Appliance Load Ratings
All three plugs are rated for 15A and 1800W, which covers the vast majority of household devices, including lamps, fans, coffee makers, phone chargers, televisions, game consoles and small kitchen appliances. They are not rated for high draw appliances like space heaters over 1500W, air conditioners or tumble dryers. Those require dedicated circuits and should not be connected to standard smart plugs, regardless of brand.
Frequently Asked Questions
Can I use a Matter smart plug without a Matter controller?
Yes, through each manufacturer’s own app. The Kasa KP125M and meross plug can be used through their native apps without Matter.

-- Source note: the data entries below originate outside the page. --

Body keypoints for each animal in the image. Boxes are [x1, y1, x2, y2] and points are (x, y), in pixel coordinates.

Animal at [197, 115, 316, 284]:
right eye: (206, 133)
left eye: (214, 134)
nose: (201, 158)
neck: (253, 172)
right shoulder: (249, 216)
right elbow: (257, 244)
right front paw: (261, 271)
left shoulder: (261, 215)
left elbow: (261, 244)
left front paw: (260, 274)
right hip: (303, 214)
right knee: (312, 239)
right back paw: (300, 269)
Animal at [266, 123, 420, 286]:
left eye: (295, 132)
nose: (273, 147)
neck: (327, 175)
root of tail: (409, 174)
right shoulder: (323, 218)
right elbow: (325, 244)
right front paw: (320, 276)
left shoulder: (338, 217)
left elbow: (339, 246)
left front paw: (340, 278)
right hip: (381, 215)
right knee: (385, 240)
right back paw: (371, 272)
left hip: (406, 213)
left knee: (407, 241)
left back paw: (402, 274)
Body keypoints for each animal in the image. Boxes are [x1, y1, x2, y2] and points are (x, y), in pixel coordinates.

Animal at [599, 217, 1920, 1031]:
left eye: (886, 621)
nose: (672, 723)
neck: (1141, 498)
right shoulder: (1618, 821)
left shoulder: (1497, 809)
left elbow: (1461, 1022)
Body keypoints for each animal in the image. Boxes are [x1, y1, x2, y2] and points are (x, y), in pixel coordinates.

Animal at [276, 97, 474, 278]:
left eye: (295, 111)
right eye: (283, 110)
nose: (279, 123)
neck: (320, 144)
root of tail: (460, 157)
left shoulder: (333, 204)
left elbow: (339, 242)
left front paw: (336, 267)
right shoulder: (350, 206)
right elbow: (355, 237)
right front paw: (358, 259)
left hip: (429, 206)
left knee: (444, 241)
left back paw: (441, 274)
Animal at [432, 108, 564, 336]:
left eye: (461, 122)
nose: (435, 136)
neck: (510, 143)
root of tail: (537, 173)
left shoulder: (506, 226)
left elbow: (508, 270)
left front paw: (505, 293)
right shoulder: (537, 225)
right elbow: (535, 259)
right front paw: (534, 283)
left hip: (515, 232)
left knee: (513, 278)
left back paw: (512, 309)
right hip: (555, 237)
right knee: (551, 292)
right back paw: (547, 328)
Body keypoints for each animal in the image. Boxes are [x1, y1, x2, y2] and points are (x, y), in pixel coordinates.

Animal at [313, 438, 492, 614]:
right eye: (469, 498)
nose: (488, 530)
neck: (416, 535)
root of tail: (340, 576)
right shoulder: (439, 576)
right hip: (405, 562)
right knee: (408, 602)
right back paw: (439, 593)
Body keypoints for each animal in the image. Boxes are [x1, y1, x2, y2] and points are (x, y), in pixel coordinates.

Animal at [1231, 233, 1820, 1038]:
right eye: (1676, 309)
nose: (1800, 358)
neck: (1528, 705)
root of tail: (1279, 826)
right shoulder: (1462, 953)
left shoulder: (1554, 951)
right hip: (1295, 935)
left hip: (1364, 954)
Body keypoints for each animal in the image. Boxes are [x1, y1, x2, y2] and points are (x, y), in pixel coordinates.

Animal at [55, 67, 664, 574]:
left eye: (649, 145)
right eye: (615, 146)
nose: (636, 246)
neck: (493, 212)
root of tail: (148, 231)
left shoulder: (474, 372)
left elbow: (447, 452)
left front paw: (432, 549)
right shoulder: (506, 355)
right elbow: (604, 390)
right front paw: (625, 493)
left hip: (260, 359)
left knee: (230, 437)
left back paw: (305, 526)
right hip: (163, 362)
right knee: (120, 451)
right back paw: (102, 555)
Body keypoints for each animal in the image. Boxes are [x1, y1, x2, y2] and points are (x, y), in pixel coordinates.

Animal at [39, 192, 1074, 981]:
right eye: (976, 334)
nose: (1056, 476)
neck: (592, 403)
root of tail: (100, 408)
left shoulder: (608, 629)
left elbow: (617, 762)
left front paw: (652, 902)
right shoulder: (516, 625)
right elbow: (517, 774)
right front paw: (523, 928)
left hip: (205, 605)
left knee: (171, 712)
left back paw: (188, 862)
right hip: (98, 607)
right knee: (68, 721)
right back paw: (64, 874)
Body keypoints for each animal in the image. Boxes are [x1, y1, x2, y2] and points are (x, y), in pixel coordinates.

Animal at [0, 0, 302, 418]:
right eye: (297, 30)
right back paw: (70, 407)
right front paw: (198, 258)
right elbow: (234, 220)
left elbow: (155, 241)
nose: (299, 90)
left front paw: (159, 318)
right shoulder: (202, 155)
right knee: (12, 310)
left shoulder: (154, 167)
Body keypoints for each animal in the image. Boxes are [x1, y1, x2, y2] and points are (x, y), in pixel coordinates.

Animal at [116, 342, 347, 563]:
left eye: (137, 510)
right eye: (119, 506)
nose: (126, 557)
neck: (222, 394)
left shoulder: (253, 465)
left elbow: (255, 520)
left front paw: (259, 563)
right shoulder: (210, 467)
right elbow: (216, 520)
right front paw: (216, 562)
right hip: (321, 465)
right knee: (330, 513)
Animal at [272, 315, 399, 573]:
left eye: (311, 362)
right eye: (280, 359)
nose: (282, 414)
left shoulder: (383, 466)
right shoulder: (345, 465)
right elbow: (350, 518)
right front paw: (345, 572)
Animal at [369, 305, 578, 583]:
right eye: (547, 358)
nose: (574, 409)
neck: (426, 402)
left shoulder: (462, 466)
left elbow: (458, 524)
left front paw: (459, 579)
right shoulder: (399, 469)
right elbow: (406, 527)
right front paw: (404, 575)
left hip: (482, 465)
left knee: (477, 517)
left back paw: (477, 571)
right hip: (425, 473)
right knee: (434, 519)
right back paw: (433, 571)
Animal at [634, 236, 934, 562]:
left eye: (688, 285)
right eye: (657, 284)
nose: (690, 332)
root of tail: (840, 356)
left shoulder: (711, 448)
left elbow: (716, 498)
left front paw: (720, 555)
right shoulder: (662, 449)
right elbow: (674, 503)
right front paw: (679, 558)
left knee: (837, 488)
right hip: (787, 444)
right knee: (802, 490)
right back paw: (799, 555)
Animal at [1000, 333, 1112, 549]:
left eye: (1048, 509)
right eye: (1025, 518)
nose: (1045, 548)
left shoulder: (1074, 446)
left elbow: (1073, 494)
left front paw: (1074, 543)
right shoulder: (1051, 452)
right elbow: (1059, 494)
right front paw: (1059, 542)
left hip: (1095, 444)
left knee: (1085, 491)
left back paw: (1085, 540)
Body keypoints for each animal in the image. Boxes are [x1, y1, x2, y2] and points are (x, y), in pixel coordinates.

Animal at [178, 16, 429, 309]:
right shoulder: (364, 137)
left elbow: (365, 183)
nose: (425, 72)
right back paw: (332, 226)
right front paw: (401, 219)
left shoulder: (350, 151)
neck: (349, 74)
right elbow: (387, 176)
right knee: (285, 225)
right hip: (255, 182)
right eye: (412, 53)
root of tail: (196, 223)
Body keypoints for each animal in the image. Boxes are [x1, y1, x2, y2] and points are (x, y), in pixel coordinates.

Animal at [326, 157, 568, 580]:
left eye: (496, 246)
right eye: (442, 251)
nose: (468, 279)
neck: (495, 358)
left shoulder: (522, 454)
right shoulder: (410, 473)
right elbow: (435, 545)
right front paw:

Eve Energy can also be used through the Eve app, but Matter over Thread setup requires a compatible hub / Thread border router for your chosen platform.
Will Matter smart plugs work during Internet outages?
Yes, for local control. Matter over Thread operates entirely on your local network and continues functioning without Internet connectivity. Matter over Wi-Fi plugs require your router to work but maintain local control through your Matter controller once initially configured. Cloud dependent features like remote access require Internet, but in-home control remains functional during outages.
Making Your Decision
The right Matter smart plug with energy monitoring comes down to three variables – your ecosystem, your budget, and how many outlets you need to cover.
- For most people: The Kasa KP125M is the straightforward choice – proven reliability, the best energy monitoring app interface, and a price point that makes buying two easy.
- For Apple Home and Thread users: The Eve Energy justifies its premium price with Thread mesh support, local-first control, and the strongest privacy story in the category.
- For multi-outlet deployments: The meross 4-pack at ~$9-13 per plug is the only way to get native Matter and energy monitoring across four outlets without spending considerably more.
Matter is still relatively new, and the product pool for plugs that combine it with energy monitoring at the hardware level is genuinely small right now. That’s actually useful information. It means the three options above represent the best the category has to offer, and choosing between them is a matter of matching features to your individual setup rather than navigating a crowded field.
Monitor What Matters
Energy monitoring turns a smart plug into something genuinely useful. Instead of guessing which devices quietly draw power throughout the day, you can see what’s actually happening, and make smarter decisions about how your home runs.
Matter support adds another advantage – flexibility. As smart home ecosystems evolve, devices that work across multiple platforms are far easier to live with than ones tied to a single app or hub.
Choose the plug that fits your setup and budget. Once it’s in place, the real value shows up quickly – small insights about how your home uses electricity, and a few simple opportunities to use a little less of it every day.